C'est le this en java (ou en C++/PHP).


----------



## tommyaltaïr (24 Janvier 2010)

Bonjour Bladrak,
L'objet en question est alors l'image sur lequel je clique avec la sourie, une sous classe de NSImageView ? Alors dans la fonction awakeFromNib le code ne peut fonctionner, l'objet n'est pas désigné. Faut il que je modifie l'interface de PielFinderView en rajoutant un lien sur l'objet (	IBOutlet id test) et écrire le code comme cela :
[magnifiedImageView setImage:[test snapshotFromRectP:NSMakeRect(100, 100, 10, 10)]];


----------



## tatouille (24 Janvier 2010)

indice: si 
PixelFinderView : NSView alors selector found


----------



## tommyaltaïr (3 Février 2010)

J'avoue, j'ai pas bien compris la réponse de Tatouille mais bon...
J'ai revu ma copie avec des pdf sur objective C et les choses me semblent plus clair : PixelFinderView est un objet avec des caractéristiques particulières décrites dans les méthodes, vrai ?

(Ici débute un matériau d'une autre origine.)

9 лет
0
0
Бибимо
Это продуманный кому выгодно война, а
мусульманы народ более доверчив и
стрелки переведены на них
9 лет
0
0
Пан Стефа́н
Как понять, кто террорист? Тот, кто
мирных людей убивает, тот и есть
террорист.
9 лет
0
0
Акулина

En mettant des Breack Point dans le code, j'ai pu m'apercevoir que la méthode awakeFromNib s'exécutait avant que l'appli tourne. J'aurai peu être comme réponse c'est normal. Mais comment faire pour initier un cropp après l'ouverture de l'appli sans agir dans IB et sans utiliser la sourie ?
Je me suis dit qu'il existe peu être une méthode qui m'indique qu'un objet est actif, j'ai pas trouvé.

Help, Help,


----------



## Céroce (3 Février 2010)

Voici comment fonctionne le programme d'Apple:

- PixelFinderView est une sous-classe de NSImageView. De fait, elle possède une NSImage (l'image à afficher).

- Sa méthode -snapshotFromRect: renvoie une image qui correspond à la NSImage rognée.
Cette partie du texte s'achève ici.